A Las Vegas-based collection agency has filed more than a thousand medical debt collection lawsuits against St. Louis area residents since the end of 2014.

The lawsuits by CP Medical LLC claim former SSM Health patients still owe money for past treatment. SSM Health is a Creve Coeur, Mo.-based Catholic and nonprofit health system with a stated charitable mission of providing care to anyone regardless of their ability to pay.

CP Medical has filed approximately 1,078 lawsuits in St. Louis, St. Louis County and St. Charles County between Dec. 2, 2014, and March 10, according to a St. Louis Post-Disptach analysis. Defendants had an attorney in only 17 of those cases. For defendants who do not show up, the cases likely end with a default judgment.

After reviewing the lawsuits, the newspaper found that 99% of the cases involved debt that originated from ER treatment at an SSM hospital. CP Medical is one of several affiliates of Duluth, Ga.-based Capio Partners LLC, a national medical debt collection operation. 

Capio was founded in 2008 by Jim Richards. Capio and its affiliated companies in the past five years have purchased more than 19 million accounts across the U.S. with a face value of more than $17 billion, according to its website.

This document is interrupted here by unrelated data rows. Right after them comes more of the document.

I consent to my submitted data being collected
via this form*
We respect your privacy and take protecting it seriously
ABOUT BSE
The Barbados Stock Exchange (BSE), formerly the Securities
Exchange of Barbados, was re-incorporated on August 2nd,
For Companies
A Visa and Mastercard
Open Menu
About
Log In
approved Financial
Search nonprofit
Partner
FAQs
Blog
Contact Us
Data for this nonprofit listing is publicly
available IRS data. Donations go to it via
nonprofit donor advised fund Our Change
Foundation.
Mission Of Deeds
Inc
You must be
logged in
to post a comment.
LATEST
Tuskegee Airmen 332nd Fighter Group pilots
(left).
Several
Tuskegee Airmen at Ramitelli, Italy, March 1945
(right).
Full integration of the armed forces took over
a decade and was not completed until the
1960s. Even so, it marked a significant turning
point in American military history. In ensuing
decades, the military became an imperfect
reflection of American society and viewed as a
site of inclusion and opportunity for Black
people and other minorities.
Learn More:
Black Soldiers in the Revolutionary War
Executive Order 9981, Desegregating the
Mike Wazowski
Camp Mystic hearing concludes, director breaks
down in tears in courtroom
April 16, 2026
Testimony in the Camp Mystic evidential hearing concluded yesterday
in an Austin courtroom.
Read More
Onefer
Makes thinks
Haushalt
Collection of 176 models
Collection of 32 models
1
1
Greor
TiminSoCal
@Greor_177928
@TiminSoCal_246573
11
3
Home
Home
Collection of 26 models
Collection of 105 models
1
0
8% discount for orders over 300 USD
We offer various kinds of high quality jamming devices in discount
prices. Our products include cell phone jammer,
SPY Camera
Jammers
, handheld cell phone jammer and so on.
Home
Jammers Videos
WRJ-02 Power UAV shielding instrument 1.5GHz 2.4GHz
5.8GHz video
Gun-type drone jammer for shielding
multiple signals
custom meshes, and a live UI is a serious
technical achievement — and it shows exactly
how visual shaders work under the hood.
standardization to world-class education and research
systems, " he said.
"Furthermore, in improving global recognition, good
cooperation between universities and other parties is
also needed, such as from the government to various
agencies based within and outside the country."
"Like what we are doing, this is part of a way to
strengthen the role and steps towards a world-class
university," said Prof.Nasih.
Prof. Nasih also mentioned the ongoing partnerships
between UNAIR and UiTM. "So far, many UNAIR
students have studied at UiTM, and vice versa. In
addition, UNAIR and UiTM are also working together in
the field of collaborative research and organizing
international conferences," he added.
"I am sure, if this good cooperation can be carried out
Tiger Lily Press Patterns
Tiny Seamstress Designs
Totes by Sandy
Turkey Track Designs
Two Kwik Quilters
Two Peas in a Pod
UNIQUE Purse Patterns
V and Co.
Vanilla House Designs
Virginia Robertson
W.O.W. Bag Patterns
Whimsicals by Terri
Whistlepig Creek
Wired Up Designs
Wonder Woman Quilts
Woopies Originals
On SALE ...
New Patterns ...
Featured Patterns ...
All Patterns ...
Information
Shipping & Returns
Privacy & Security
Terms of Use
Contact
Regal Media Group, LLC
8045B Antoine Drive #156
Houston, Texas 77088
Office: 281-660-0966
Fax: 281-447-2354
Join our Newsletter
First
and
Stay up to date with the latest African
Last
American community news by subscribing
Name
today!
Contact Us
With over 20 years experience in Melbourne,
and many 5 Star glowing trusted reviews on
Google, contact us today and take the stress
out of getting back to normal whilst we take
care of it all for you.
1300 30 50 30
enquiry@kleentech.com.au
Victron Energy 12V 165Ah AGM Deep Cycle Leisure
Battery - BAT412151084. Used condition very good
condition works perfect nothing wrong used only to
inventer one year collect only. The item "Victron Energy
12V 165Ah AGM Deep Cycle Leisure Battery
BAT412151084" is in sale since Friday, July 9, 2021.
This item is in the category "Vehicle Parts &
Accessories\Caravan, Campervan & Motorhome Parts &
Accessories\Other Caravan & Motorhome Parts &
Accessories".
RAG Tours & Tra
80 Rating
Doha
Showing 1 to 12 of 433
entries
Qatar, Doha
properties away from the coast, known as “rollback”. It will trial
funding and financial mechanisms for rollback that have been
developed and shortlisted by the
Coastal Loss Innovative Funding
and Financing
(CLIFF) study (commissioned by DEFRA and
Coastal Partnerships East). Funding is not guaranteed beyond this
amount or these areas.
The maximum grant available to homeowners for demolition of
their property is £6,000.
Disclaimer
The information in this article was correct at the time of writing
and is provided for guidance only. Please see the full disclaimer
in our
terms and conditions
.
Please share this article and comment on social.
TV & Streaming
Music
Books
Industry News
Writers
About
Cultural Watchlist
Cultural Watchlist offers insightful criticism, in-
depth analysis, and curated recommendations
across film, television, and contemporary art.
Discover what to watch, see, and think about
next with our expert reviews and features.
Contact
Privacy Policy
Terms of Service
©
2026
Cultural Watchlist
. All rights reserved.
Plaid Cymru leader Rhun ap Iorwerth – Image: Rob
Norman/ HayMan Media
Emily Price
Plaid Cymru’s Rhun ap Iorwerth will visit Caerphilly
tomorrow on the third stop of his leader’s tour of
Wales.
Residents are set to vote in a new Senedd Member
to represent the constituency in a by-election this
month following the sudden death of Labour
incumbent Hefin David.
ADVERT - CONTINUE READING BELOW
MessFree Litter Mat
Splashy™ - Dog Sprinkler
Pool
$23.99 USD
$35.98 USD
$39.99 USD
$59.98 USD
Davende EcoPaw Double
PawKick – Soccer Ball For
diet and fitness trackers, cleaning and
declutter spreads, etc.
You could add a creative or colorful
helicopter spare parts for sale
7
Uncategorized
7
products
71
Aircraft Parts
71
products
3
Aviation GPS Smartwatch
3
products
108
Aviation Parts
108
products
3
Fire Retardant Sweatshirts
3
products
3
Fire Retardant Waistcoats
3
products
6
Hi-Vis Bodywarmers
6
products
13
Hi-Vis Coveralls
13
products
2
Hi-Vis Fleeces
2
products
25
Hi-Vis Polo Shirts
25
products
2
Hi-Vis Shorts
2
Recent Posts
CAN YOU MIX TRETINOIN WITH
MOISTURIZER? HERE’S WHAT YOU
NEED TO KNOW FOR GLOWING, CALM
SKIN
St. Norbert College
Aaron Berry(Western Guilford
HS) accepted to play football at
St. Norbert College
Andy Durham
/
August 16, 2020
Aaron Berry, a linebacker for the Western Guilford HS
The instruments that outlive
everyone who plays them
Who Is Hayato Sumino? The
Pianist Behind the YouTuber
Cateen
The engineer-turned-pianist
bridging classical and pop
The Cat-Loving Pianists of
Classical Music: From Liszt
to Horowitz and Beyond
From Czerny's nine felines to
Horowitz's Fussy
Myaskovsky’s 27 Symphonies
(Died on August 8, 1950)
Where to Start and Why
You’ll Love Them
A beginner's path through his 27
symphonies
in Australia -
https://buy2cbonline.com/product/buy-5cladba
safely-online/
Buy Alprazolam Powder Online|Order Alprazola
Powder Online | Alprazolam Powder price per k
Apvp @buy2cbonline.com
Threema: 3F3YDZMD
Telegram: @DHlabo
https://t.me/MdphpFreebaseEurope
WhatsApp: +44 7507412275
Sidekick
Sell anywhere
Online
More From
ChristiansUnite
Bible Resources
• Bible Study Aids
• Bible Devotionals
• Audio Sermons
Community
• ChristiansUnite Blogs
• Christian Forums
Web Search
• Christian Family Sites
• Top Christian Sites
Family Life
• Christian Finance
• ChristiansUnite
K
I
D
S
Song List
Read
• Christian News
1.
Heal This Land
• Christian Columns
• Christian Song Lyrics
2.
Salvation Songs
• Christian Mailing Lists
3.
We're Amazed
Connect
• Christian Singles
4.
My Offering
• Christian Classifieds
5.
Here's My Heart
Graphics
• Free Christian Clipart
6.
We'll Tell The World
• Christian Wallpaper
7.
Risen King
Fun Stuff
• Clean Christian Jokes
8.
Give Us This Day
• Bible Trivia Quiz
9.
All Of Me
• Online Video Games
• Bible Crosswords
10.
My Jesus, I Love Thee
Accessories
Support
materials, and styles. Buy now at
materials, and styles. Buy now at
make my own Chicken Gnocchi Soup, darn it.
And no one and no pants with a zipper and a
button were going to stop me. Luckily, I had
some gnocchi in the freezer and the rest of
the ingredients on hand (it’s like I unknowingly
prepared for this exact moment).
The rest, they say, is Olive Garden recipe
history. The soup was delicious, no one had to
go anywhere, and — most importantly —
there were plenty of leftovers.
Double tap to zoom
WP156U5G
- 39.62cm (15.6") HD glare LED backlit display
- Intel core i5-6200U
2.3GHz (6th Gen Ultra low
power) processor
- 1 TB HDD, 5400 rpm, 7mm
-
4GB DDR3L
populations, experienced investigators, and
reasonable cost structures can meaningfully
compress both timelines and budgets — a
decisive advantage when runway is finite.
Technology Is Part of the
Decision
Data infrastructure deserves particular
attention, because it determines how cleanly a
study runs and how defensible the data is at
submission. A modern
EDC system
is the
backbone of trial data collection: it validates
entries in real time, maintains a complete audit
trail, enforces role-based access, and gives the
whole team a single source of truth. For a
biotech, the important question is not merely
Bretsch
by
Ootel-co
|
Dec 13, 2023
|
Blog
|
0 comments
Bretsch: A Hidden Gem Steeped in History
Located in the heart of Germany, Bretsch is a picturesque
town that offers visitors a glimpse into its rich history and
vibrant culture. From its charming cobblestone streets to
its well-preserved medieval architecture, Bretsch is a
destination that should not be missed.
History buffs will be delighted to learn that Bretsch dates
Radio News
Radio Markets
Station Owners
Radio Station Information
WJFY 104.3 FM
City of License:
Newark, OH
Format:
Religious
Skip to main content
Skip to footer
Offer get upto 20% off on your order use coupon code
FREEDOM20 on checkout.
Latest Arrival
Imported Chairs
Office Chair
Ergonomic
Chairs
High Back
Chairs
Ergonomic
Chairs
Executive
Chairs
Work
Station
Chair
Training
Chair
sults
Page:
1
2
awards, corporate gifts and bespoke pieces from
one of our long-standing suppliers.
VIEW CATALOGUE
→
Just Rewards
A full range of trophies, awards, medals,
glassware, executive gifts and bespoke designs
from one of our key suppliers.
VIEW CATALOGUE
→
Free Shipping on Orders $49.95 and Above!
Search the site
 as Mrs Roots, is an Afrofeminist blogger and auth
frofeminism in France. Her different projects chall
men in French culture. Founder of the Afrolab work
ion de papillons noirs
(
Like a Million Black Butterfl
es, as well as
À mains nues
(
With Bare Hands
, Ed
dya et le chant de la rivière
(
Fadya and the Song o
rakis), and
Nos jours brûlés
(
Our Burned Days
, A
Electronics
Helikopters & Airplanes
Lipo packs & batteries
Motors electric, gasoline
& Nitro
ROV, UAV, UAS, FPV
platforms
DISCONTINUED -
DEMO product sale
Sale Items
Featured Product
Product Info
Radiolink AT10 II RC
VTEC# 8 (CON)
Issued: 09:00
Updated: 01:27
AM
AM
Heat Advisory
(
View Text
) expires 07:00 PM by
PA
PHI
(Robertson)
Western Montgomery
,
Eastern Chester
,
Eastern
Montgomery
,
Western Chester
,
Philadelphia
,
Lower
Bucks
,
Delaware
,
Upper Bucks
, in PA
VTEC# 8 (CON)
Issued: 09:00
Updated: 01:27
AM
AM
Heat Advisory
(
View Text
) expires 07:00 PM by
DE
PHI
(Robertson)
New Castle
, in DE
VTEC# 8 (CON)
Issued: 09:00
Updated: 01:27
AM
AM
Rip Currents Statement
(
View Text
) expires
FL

SSM Health officials said they did not know about the lawsuits until the newspaper asked about them. The litigation apparently is not being done on behalf of SSM Health or Schumacher Clinical Partners (SCP), a for-profit firm that runs many of SSM Health’s emergency rooms. However, Lafayette, La.-based SCP has sold debt to Capio and litigation work is common after a debt sale. SCP did not disclose how much debt it has sold to Capio.

SSM Health decided in 2008 to contract out most of its emergency rooms to SCP. The decision was made because of rising costs and complexities needed to staff emergency rooms. While the practice is common in the healthcare industry, many legal experts argue that outsourced medical services can blur the line between nonprofits and for-profit operations and expose many low-income and uninsured patients - who otherwise might be candidates for discounted care or charity care - to potentially aggressive collection practices. Many of these patients turn to emergency rooms for their medical care. National Consumer Law Center officials said it’s “appalling” that a nonprofit Catholic hospital is letting this happen in their community The Internal Revenue Service requires nonprofit, in exchange for tax-exempt status, to provide financial assistance to the poor and uninsured. The IRS does not specify how much charity care or financial assistance tax-exempt hospitals should provide. SCP sold its unpaid ER bills to Capio Funding LLC in 2014.